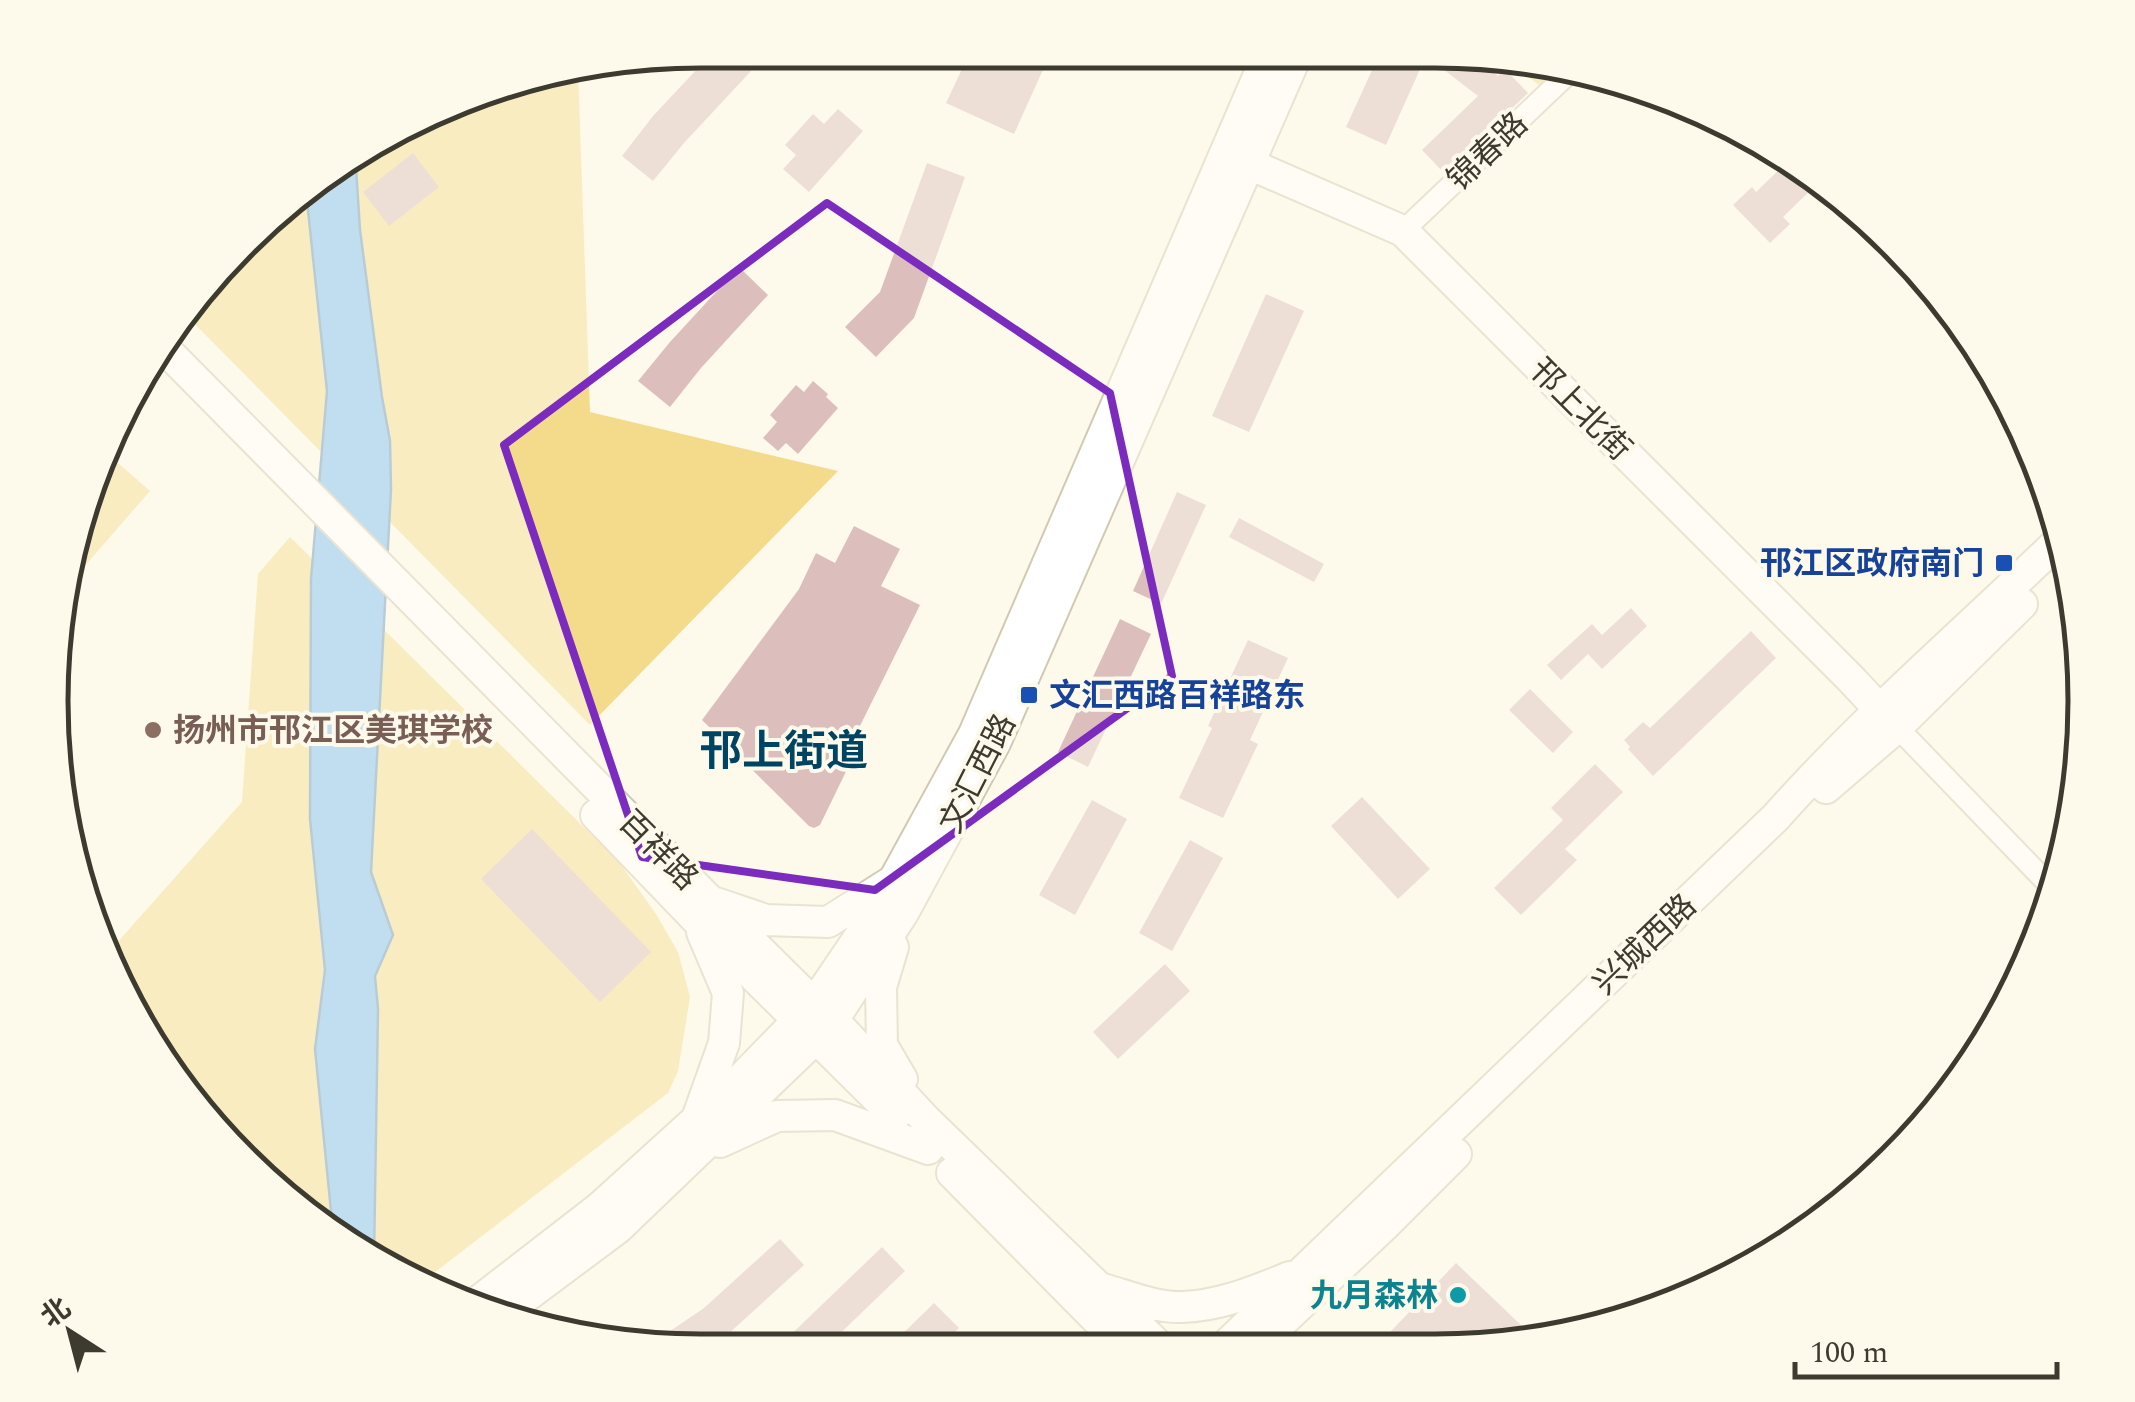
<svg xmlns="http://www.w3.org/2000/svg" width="2135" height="1402" viewBox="0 0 2135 1402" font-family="Spectral,'Noto Sans SC',serif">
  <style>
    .green { fill: #f4db8c }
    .water { fill: #78bdf6; stroke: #6696bb; stroke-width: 2.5 }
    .building { fill: #dcbfbd }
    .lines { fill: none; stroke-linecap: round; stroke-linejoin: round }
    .street-casing { stroke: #d1cab2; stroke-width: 24 }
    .secondary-casing { stroke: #d1cab2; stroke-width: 34 }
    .street { stroke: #fff; stroke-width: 20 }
    .secondary { stroke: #fff; stroke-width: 30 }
    .marked { fill: none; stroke: #7b2cbf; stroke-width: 8; stroke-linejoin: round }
    .transit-dot { fill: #1a4fb4; stroke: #fefaeb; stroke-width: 4 }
    .education-dot { fill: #8d6e63; stroke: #fefaeb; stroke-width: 4 }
    .culture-dot { fill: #0f9aa8; stroke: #fefaeb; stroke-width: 4 }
    .labels { text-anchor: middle; stroke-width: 8; stroke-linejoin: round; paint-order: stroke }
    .street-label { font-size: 32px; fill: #3d3a30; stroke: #fefaeb }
    .transit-label { font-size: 32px; font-weight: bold; fill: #164399; stroke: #fefaeb; text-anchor: end }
    .education-label { font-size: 32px; font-weight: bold; fill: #785e54; stroke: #fefaeb; text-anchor: start }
    .culture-label { font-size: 32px; font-weight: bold; fill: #0d838f; stroke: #fefaeb; text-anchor: end }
    .district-label { font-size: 42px; font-weight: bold; fill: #004463; stroke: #fefaeb }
    .rim { fill: none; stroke: #3d3a30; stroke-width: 5 }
  </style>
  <rect width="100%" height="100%" fill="#fefaeb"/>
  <path class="green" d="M1498,56H1520L1565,70L1545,89Z
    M578,70L590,412L838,471L590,725L181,310L185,304L339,160L492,84Z
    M102,449L150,491L69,584L99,452Z
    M290,537L619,862L656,914L678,952L690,997L678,1071L668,1093L417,1286L271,1190L138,1027L107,954L242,802L258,574Z"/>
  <path class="water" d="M355,152L360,230L382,397L390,441L391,489L371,872L393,935L375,976L378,1009L374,1258L333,1231L315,1049L325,970L310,819L311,579L327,391L306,191L339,160Z"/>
  <path class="building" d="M715,50H732L752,70L684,143L653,181L622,156L653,116Z
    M970,52H1051L1014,134L946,103Z
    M1379,55H1472L1498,76L1505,69L1528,93L1444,173L1422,150L1478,96L1426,56L1386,145L1346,127Z
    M838,109L863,131L809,192L783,169L796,155L785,145L813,114L824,124Z
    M413,153L439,187L389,226L363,192Z
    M1788,161L1819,182L1783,217L1790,224L1770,243L1733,205L1752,187L1756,192Z
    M927,163L965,177L914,318L876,357L845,327L880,292Z
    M739,267L768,295L701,368L670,407L638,381L670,342Z
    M1266,294L1304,311L1249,432L1212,416Z
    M813,381L828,394L826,397L838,408L798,454L786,443L778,451L763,438L777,422L770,415L796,385L804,392Z
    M1177,492L1206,505L1161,604L1133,591Z
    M1239,518L1324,564L1314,582L1229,537Z
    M854,526L900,549L881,586L920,605L849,748L856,751L820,825L814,828L809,826L702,720L799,589L816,553L835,563Z
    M1631,608L1647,626L1602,669L1588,654L1561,680L1547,665L1592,624L1602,635Z
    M1120,619L1151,634L1088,767L1058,752Z
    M1751,631L1776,658L1653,776L1628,749L1630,747L1624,740L1643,722L1650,728Z
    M1248,640L1288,658L1250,740L1258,744L1223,818L1179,798L1212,728L1208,726Z
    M1530,689L1573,732L1553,753L1509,710Z
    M1595,764L1623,792L1565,849L1577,860L1521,915L1494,888L1563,820L1551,808Z
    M1362,797L1430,869L1398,899L1331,826Z
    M1092,800L1127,819L1075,915L1039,895Z
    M532,829L651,952L600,1002L481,879Z
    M1190,840L1223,858L1172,951L1139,933Z
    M1165,964L1190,991L1118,1059L1093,1032Z
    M780,1239L804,1265L726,1336L710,1347L648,1346L704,1308Z
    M882,1247L905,1271L826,1347H778Z
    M1456,1263L1522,1326L1503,1346L1477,1351L1373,1350Z
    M934,1303L959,1328L938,1348H888Z"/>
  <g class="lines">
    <defs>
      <path id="street" d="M1403,231L1571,71
        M1897,727L2055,891"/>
      <path id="secondary" d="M1231,156L1403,231L1850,678L1894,725
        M161,345L711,902L814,1004L833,1020L926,1120L1162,1349
        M1826,788L1897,727L2022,604
        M596,815L697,920L895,1116
        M716,903L766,920L828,922L891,882
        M893,947L881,987L882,1045L902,1079
        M698,1116L724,1043L728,993L702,932
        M720,1142L777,1116L835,1115L928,1149
        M952,1173L1126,1349
        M1103,1289C1128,1296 1156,1308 1182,1307C1220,1306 1255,1291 1290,1277
        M475,1304L599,1208L739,1081L814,1004L877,911L974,734L1268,54
        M504,1313L618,1228L817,1037L833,1020L903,913L995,743L1297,54
        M1222,1349L1776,817C1865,717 1967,630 2064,536
        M1252,1350L1386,1224L1456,1154"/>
    </defs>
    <use href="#street" class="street-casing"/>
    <use href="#secondary" class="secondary-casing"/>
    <use href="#street" class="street"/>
    <use href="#secondary" class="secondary"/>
  </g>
  <path d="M0 0H2135V1402H0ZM827,203L1110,393L1172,676L875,890L642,857L504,445Z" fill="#fefaeb" fill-opacity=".55" fill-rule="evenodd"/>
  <path class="marked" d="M827,203L1110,393L1172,676L875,890L642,857L504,445Z"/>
  <g class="transit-dot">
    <rect x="1994" y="553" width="20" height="20" rx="5"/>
    <rect x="1019" y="685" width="20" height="20" rx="5"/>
  </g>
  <circle class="education-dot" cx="153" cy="730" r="10"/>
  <circle class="culture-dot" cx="1458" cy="1295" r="10"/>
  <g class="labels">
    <g class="street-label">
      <text transform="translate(1487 151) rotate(-44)" y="11">锦春路</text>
      <text transform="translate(1581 409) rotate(45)" y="11">邗上北街</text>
      <text transform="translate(977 773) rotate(-63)" y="11">文汇西路</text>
      <text transform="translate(659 850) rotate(45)" y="11">百祥路</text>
      <text transform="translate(1644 944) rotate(-44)" y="11">兴城西路</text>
    </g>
    <g class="transit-label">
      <text x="1984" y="574">邗江区政府南门</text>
      <text x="1049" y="706" text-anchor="start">文汇西路百祥路东</text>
    </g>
    <g class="education-label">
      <text x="173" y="741">扬州市邗江区美琪学校</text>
    </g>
    <g class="culture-label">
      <text x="1438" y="1306">九月森林</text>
    </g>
    <g class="district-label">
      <text x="784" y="765">邗上街道</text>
    </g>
  </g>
  <path d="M0 0H2135V1402H0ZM701 68H1435A633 633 0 0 1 2068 701V701A633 633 0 0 1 1435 1334H701A633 633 0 0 1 68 701V701A633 633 0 0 1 701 68Z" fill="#fefaeb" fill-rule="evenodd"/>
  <path class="rim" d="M701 68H1435A633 633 0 0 1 2068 701V701A633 633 0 0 1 1435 1334H701A633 633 0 0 1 68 701V701A633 633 0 0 1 701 68Z"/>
  <g transform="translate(70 1332) rotate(324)" stroke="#fefaeb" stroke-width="8" paint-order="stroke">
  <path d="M0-8L18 38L0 25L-18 38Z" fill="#3d3a30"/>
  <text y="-15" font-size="28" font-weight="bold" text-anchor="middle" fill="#3d3a30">北</text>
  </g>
  <path d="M1795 1362v15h262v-15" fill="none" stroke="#3d3a30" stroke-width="5"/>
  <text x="1810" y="1362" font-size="30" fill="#3d3a30" stroke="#fefaeb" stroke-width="8" paint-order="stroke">100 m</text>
</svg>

------------------------------

### [Action item]
Scan the material above for the string "casing", returning each line that contains it.

### [Result for this task]
    .street-casing { stroke: #d1cab2; stroke-width: 24 }
    .secondary-casing { stroke: #d1cab2; stroke-width: 34 }
    <use href="#street" class="street-casing"/>
    <use href="#secondary" class="secondary-casing"/>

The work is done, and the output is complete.